Most Americans have seen the news stories of refugees seeking asylum at the nation’s southern border, and feel like they don’t have the resources or skills to assist these vulnerable individuals. When Womble Bond Dickinson’s Whitney Kamerzel saw that 200 asylum seekers were being transferred to South Carolina, and that most were not represented by counsel, she decided to use her skills as an attorney to help.

Kamerzel, a business litigator in the firm’s Charlotte office, recently spent a week providing pro bono legal assistance to asylum seekers held at the Al Cannon Detention Center in Charleston, South Carolina. Kamerzel worked with an organization called Mi Maletin to prepare refugees for credible fear hearings and to request review of negative determinations. In these credible fear interviews, immigration officials decide if an asylum seeker’s fear of returning to their home country is credible enough to pursue their claim for asylum in the U.S. Many of the people Kamerzel worked with came to the U.S. because of political or religious persecution, gang violence, or genocide occurring in their home countries.

“Our team was made up of lawyers from all over the country. We spent up to fifteen hours a day fighting for access to clients and helping them with their cases,” she said. “Many interviews had already been conducted without the help of an attorney and we had to correct misinformation that these people were given. Ninety percent of my clients didn’t speak English or understand the asylum process.”

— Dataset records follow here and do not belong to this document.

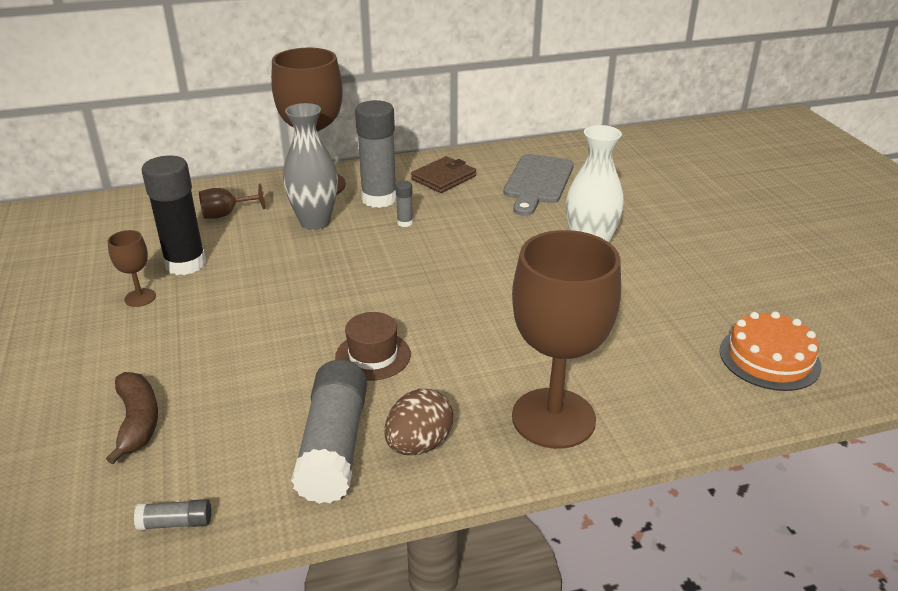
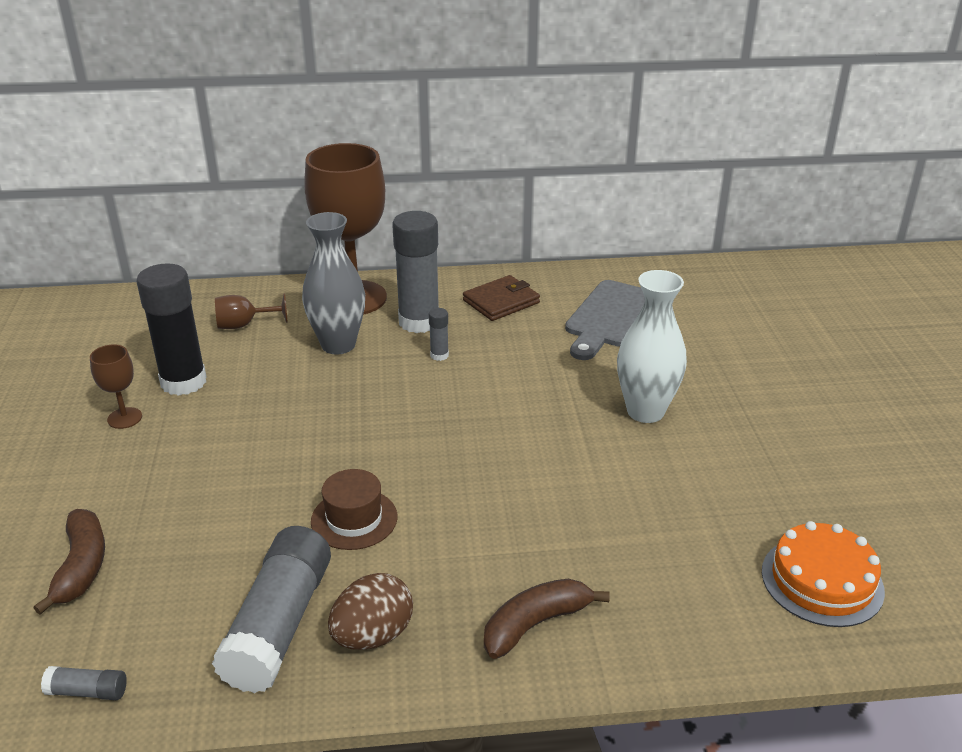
camera: 10 degrees right, 0 degrees up
(553, 418) = (535, 624): brown goblet -> brown banana

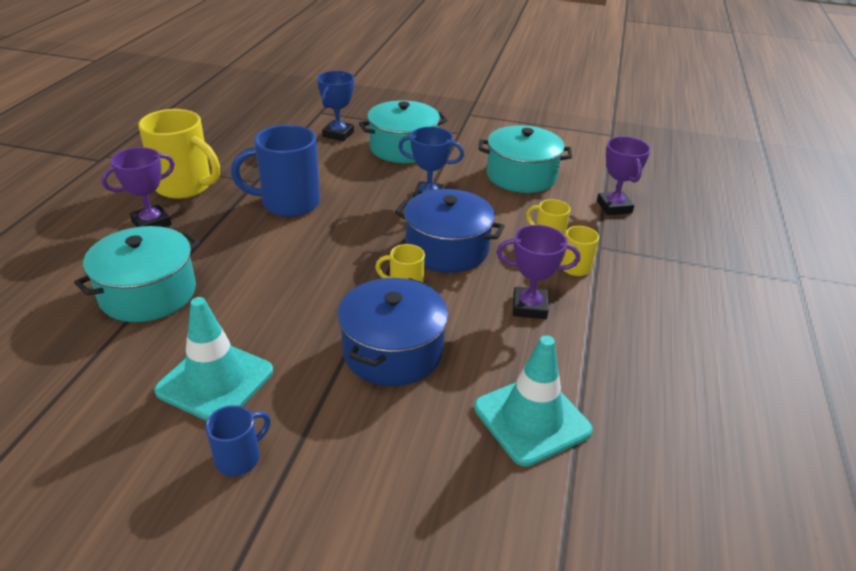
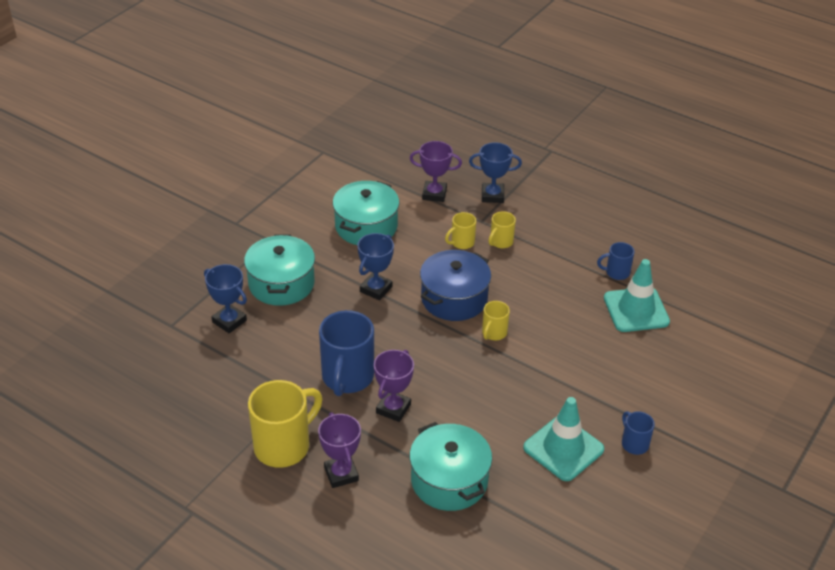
camera: 70 degrees left, 5 degrees up
(392, 351) = (560, 355): blue pot -> none
(529, 307) = (536, 278): purple trophy -> purple trophy (393, 408)
(599, 384) = (616, 272): none -> blue mug
(654, 247) = (492, 195): none -> blue trophy

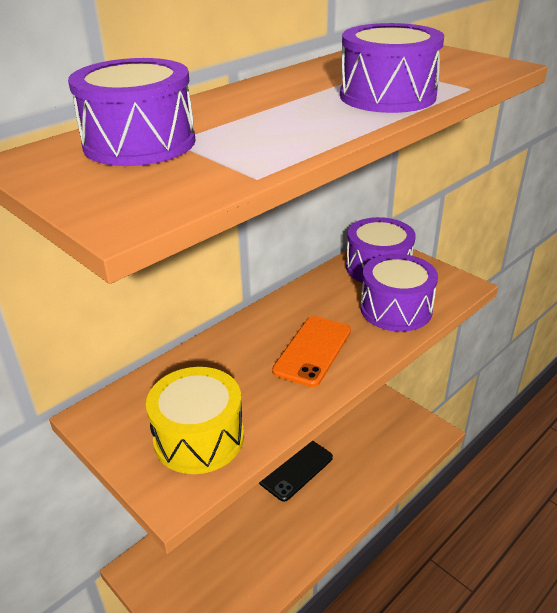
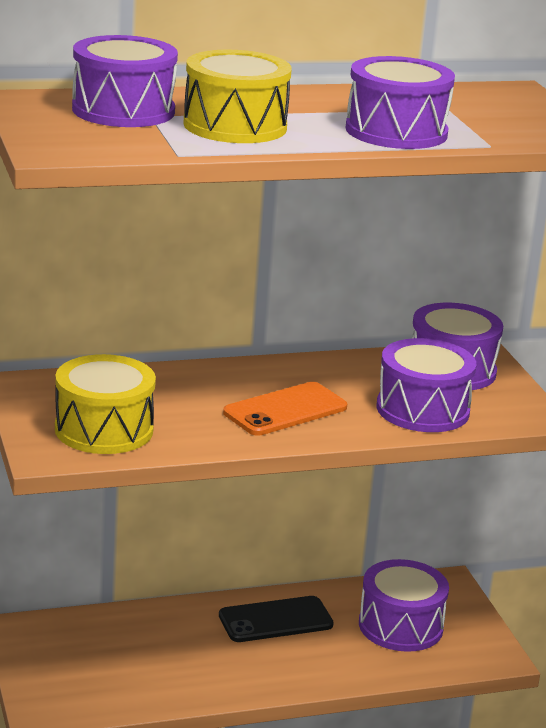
camera: 25 degrees right, 10 degrees down
(260, 129) = (235, 126): none -> yellow drum
(368, 436) = (400, 626): none -> purple drum

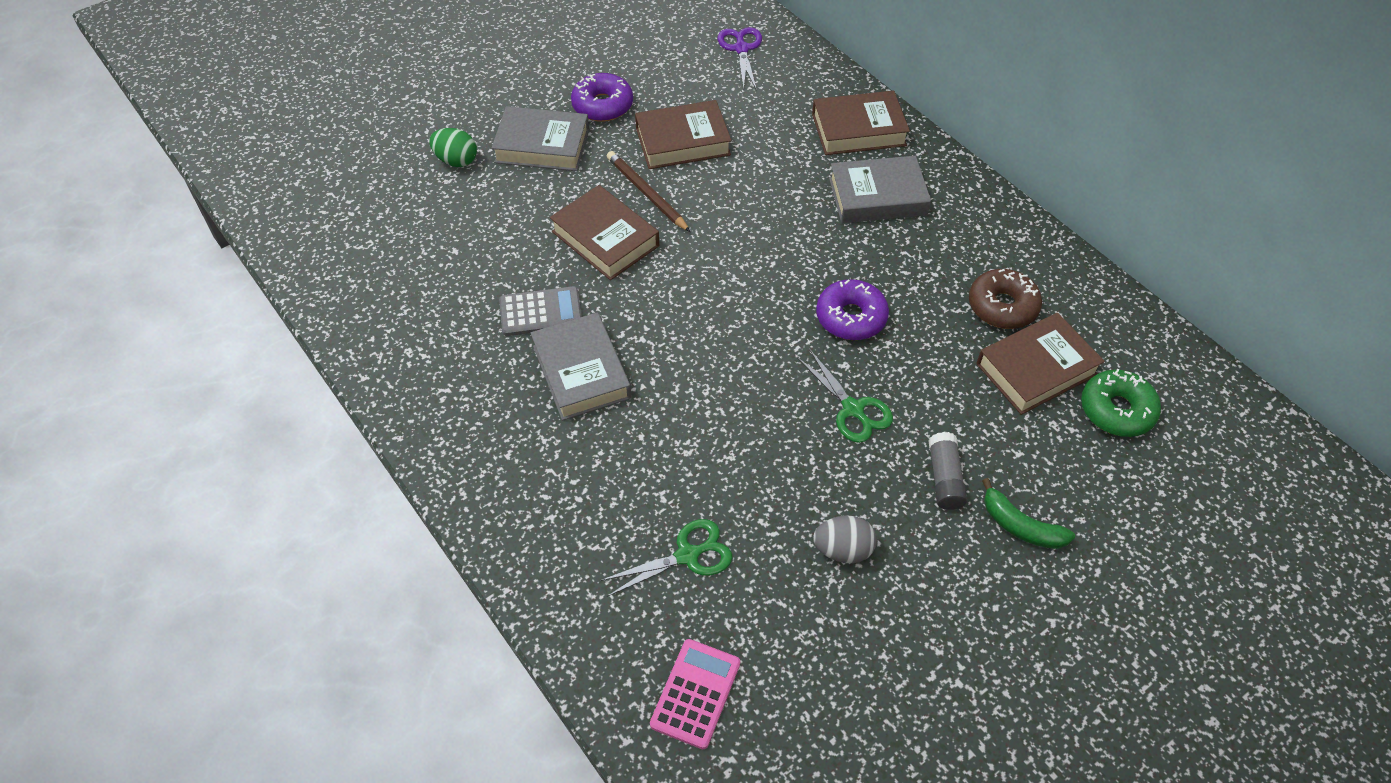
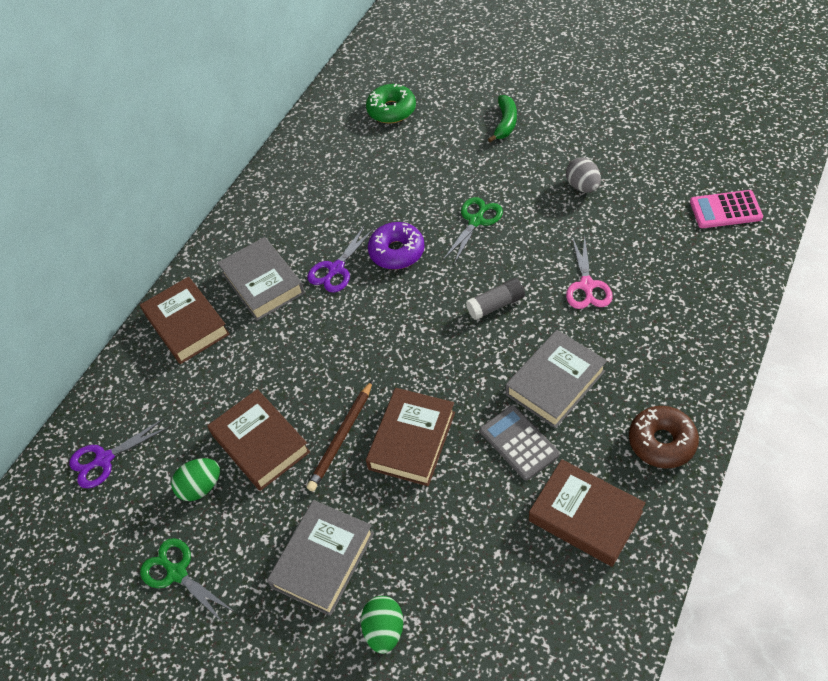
camera: 110 degrees left, 0 degrees up
(542, 145) = (323, 560): grey book -> grey book turned 45 degrees clockwise
(602, 105) = (240, 538): purple donut -> none
(668, 96) = (201, 487): none -> green egg
(682, 466) = (587, 285): none -> pink scissors
(687, 555) = (647, 253): green scissors -> green scissors (177, 573)
(859, 258) = (336, 269): none -> purple scissors
(944, 478) = (497, 162): grey glue stick -> grey glue stick (496, 305)
(1002, 306) = (337, 181): brown donut -> brown donut (662, 442)
(1036, 369) = (382, 151): brown book -> brown book (585, 516)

“The majority of these people are fleeing horrible circumstances and many have been separated from their families along the way” Kamerzel said. Making matters worse, during a credible fear interview, asylum seekers are asked personal questions about why they can’t return to their country. “To answer these questions, they have to relive extremely traumatic experiences in detail. This is very difficult to do without an attorney, through a translator, and in an adversarial setting. The environment doesn’t make it easy either. The folks I talked to had not seen the sun for two months.”

Kamerzel recalls that just talking to an attorney boosted morale for the asylum seekers. “Word traveled fast that we were coming to help them and you could tell that they were sharing our information with each other. We raced to prepare these individuals before we lost access to them. On one night, it was almost 11 p.m. before I was permitted to speak to a client, knowing in all likelihood that he would be interviewed or transferred the next day. He was so appreciative because, despite having a strong case, he didn’t get a chance to talk about it in his first interview. In all honesty, I’m just grateful for the opportunity to help these folks tell their stories.”

Whitney Kamerzel ’s practice involves a variety of dispute resolution and general civil litigation matters. Her pro bono practice includes working with International House, an organization that helps immigrants learn English and navigate the citizenship process.